■ DOCUMENT SECTION ■
=-=-=-=-=
Efficient Global Optimization (EGO)
===================================

Bayesian Optimization
---------------------

Bayesian optimization is defined by Jonas Mockus in [1]_ as an optimization technique 
based upon the minimization of the expected deviation from the extremum of the studied function. 

The objective function is treated as a black-box function. A Bayesian strategy sees the objective 
as a random function and places a prior over it. The prior captures our beliefs about the behavior 
of the function. After gathering the function evaluations, which are treated as data, the prior is 
updated to form the posterior distribution over the objective function. The posterior distribution, 
in turn, is used to construct an acquisition function (often also referred to as infill sampling 
criterion) that determines what the next query point should be.
=-=-=-=-=
■ RECORDED DATA ■
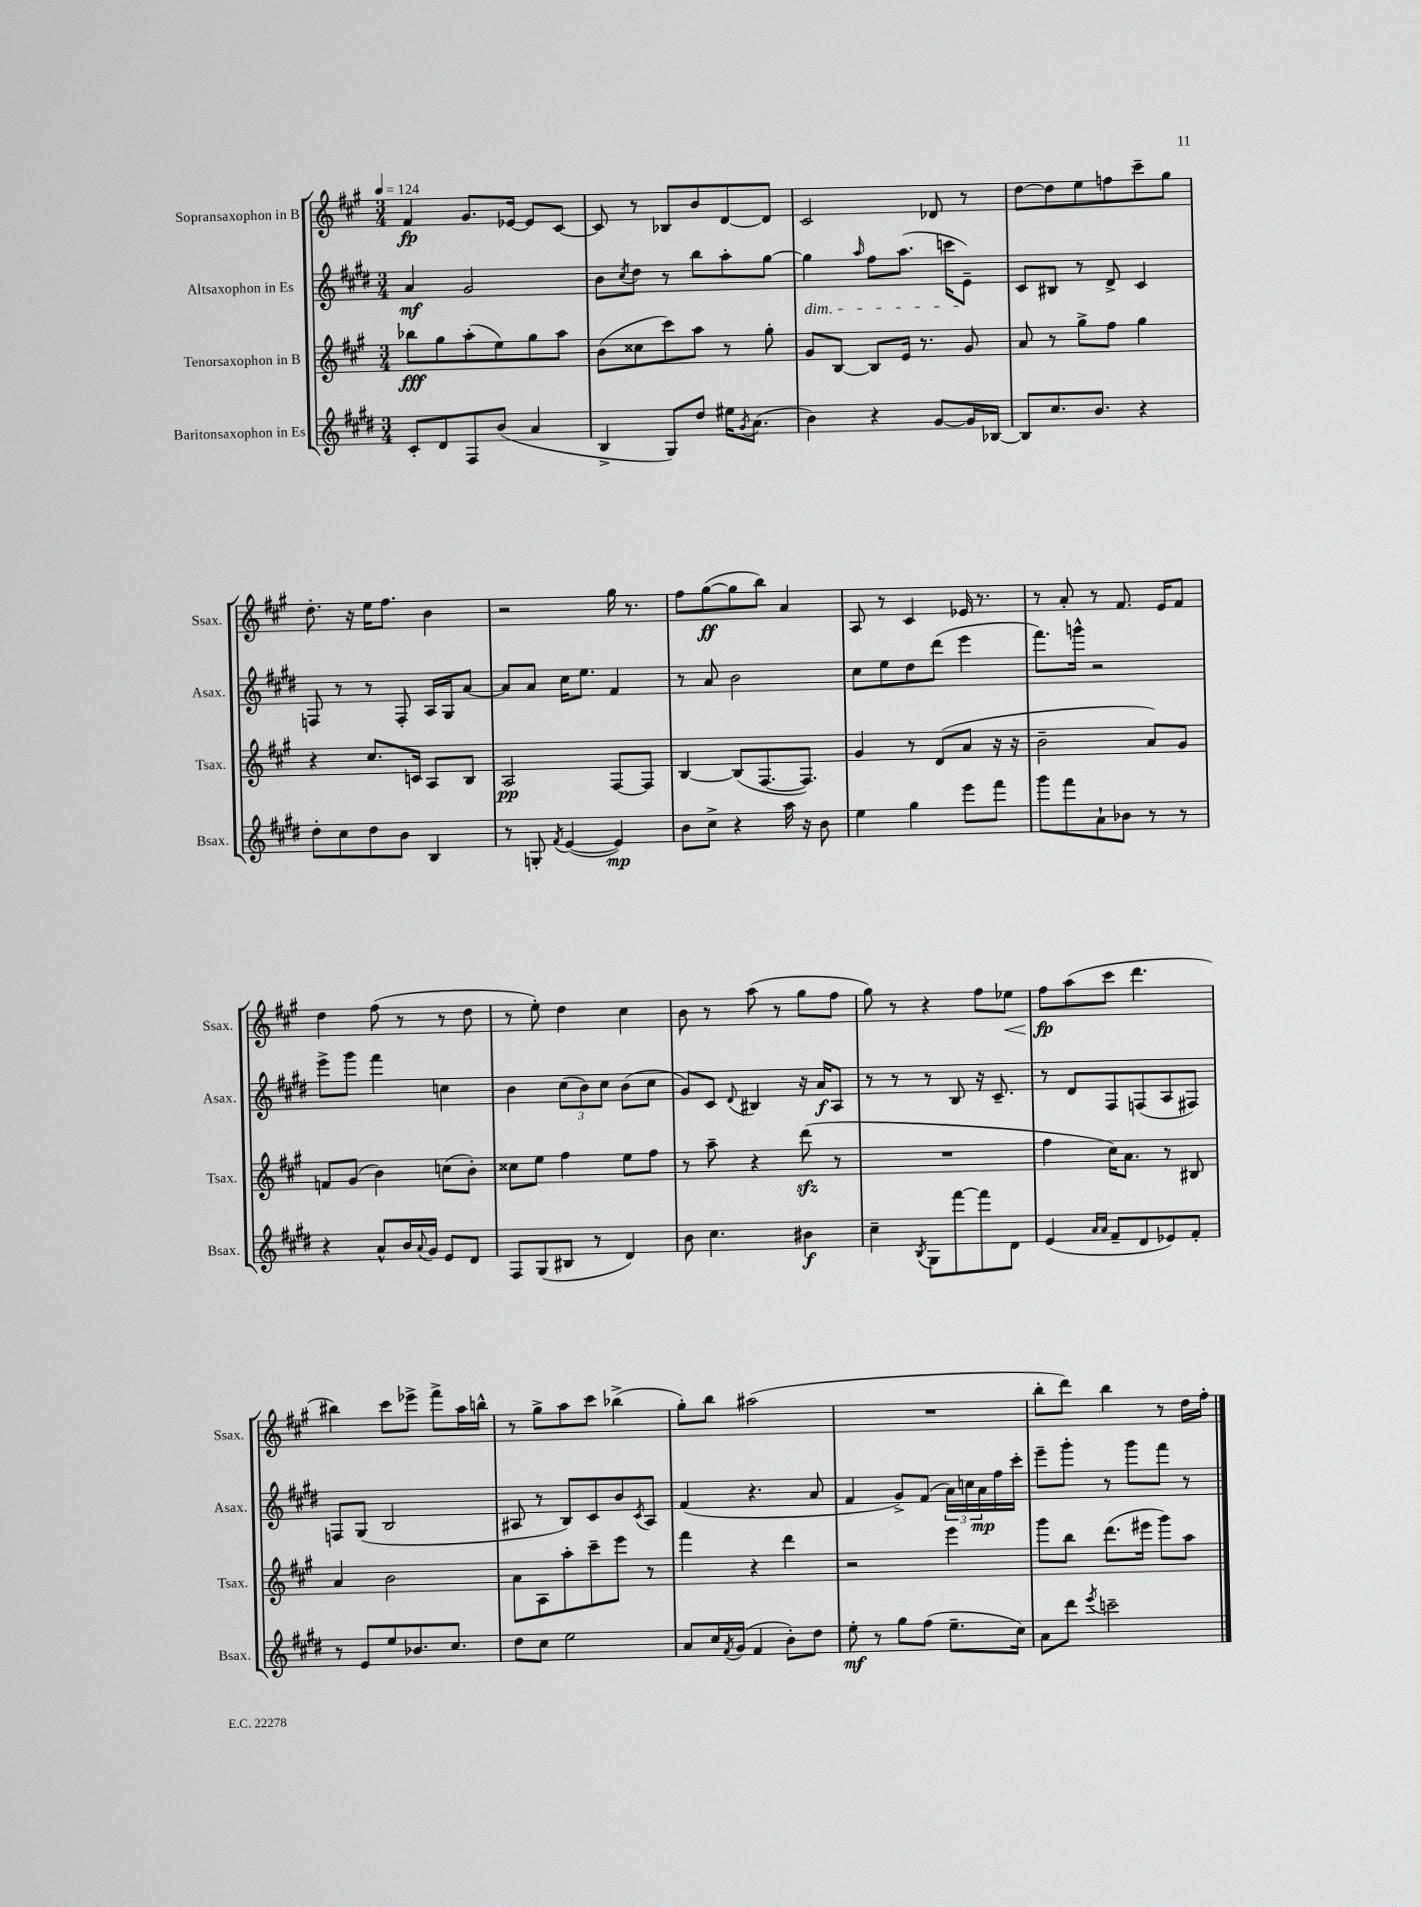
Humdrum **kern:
=-=-=-=-=
According to the Bayesian optimization passage, what purpose does the posterior distribution serve? Answer in one to three sentences. The material has no role here.

The posterior distribution is used to construct an acquisition function, often also called an infill sampling criterion. That function determines what the next query point should be.